#### [QUESTIONS]
A. Answer these questions about the patent text on rapid stirrer control:
(i) According to claim 2, what is radially disposed on the outer edge of the rotating plate?
(ii) In claim 3, which two components does each supply system include?
(iii) In claim 5, what is disposed in a downstream process of the flocculating-mixing apparatus?
B. Can you express the listing lines as a JSON list of strings, one string per line and no blank lines? Cover the listing from its start through the line containing "no Jardim Aureny III", inclusive.

#### [READING PASSAGE]
####################
Method for controlling rapid stirrer, and rapid stirrer

Abstract

In a rapid stirrer that stirs sludge and a flocculant in a tank with a stirring blade, the rotation speed of the stirring blade is increased at a set rate with an increase in the amount of charged sludge, the rotation speed of the stirring blade is reduced at the set rate with a decrease in the amount of charged sludge, and flocculated flocs having a fixed floc diameter are stably generated even when operating conditions change so as to fluctuate the amount of charged sludge.

Claims

1. A flocculating-mixing apparatus, comprising: a slow stirring machine comprising a slow stirring tank with a tank bottom; a sludge supply system configured to supply sludge; a flocculant supply system configured to charge flocculant into the supplied sludge; a rapid stirring machine on which the slow stirring machine is disposed and to which the flocculant-charged sludge is supplied, the rapid stirring machine comprising a rapid stirring tank and a rapid stirring blade disposed in the rapid stirring tank, the rapid stirring blade being configured to rotate around an axis of a drive shaft disposed in the rapid stirring tank to stir the supplied flocculant-charged sludge, the rapid stirring tank having a tank ceiling, the tank ceiling being configured to communicate with the tank bottom of the slow stirring tank through an opening having a diameter that is less than an inside diameter of the rapid stirring tank, the tank ceiling having a circular shape; and a stirrer controller configured to control a rotation speed of the rapid stirring blade, the stirrer controller being further configured to increase the rotation speed of the rapid stirring blade at a set rate with an increase in an amount of the sludge charged by the sludge supply system or an amount of a solid, and reduce the rotation speed of the rapid stirring blade at the set rate with a decrease in the amount of the sludge charged by the sludge supply system.

2. A flocculating-mixing apparatus according to claim 1, wherein the rapid stirring blade has a rotating plate and edged turbine blades radially disposed on an outer edge of the rotating plate.

3. The flocculating-mixing apparatus according to claim 2, wherein each of the sludge supply system and the flocculant supply system includes a pump and a flowmeter, and wherein the stirrer controller controls the rotation speed of the rapid stirring blade according to a flow rate measured by the flowmeter or a rotation speed of the pump.

4. A sludge treatment system, comprising: the flocculating-mixing apparatus according to claim 3; and a dewatering machine disposed in a downstream process of the flocculating-mixing apparatus, wherein the slow stirring machine communicates with the rapid stirring machine.

5. A sludge treatment system, comprising: the flocculating-mixing apparatus according to claim 1; and a thickener disposed in a downstream process of the flocculating-mixing apparatus, wherein the slow stirring machine communicates with the rapid stirring machine.

6. The flocculating-mixing apparatus according to claim 1, wherein each of the sludge supply system and the flocculant supply system includes a pump and a flowmeter, and wherein the stirrer controller controls the rotation speed of the rapid stirring blade according to a flow rate measured by the flowmeter or a rotation speed of the pump.
####################
Collected data:
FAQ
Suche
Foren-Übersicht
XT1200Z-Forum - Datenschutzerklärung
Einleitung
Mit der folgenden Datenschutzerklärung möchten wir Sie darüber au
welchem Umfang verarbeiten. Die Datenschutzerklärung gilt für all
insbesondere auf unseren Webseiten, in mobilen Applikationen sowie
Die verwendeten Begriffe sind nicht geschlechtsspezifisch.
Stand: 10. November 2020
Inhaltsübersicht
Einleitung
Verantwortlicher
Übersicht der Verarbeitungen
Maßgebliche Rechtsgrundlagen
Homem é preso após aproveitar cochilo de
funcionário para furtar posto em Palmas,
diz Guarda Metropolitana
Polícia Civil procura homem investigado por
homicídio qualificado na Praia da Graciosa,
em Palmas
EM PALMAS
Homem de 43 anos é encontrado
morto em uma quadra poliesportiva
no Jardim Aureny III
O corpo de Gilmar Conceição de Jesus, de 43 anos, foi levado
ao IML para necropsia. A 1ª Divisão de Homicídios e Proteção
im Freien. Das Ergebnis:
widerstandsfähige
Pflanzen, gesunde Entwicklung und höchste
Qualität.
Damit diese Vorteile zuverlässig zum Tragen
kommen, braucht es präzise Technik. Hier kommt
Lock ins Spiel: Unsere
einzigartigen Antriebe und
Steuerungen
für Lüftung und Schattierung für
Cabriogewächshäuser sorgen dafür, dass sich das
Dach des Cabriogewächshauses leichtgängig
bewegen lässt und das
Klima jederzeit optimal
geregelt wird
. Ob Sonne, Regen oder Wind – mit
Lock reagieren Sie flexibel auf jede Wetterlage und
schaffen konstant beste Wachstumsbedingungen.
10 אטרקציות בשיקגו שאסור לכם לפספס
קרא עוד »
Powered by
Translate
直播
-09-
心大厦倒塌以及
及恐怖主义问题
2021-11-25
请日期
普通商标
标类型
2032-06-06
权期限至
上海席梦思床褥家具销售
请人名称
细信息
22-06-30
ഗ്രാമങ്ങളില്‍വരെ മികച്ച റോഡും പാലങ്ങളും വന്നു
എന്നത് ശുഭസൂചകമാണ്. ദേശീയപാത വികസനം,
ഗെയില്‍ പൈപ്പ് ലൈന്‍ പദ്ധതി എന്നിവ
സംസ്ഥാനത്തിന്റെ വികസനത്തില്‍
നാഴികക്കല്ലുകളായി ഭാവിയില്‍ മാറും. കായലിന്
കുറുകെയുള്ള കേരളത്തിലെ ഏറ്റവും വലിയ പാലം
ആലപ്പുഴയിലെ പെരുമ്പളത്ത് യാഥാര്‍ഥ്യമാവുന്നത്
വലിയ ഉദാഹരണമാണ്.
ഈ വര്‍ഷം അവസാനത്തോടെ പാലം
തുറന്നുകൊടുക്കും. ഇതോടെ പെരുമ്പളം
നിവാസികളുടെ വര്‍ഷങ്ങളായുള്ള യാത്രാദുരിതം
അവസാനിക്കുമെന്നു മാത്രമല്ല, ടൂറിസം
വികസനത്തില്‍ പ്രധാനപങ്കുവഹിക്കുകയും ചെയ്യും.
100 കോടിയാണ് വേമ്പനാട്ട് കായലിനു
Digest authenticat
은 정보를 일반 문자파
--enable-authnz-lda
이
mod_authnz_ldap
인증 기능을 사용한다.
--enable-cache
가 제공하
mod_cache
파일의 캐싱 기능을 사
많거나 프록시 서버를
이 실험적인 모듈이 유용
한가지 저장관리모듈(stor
####################
#### [EXERCISE SOLUTIONS]
A.
(i) Edged turbine blades
(ii) A pump and a flowmeter
(iii) A thickener

B.
[
  "FAQ",
  "Suche",
  "Foren-Übersicht",
  "XT1200Z-Forum - Datenschutzerklärung",
  "Einleitung",
  "Mit der folgenden Datenschutzerklärung möchten wir Sie darüber au",
  "welchem Umfang verarbeiten. Die Datenschutzerklärung gilt für all",
  "insbesondere auf unseren Webseiten, in mobilen Applikationen sowie",
  "Die verwendeten Begriffe sind nicht geschlechtsspezifisch.",
  "Stand: 10. November 2020",
  "Inhaltsübersicht",
  "Einleitung",
  "Verantwortlicher",
  "Übersicht der Verarbeitungen",
  "Maßgebliche Rechtsgrundlagen",
  "Homem é preso após aproveitar cochilo de",
  "funcionário para furtar posto em Palmas,",
  "diz Guarda Metropolitana",
  "Polícia Civil procura homem investigado por",
  "homicídio qualificado na Praia da Graciosa,",
  "em Palmas",
  "EM PALMAS",
  "Homem de 43 anos é encontrado",
  "morto em uma quadra poliesportiva",
  "no Jardim Aureny III"
]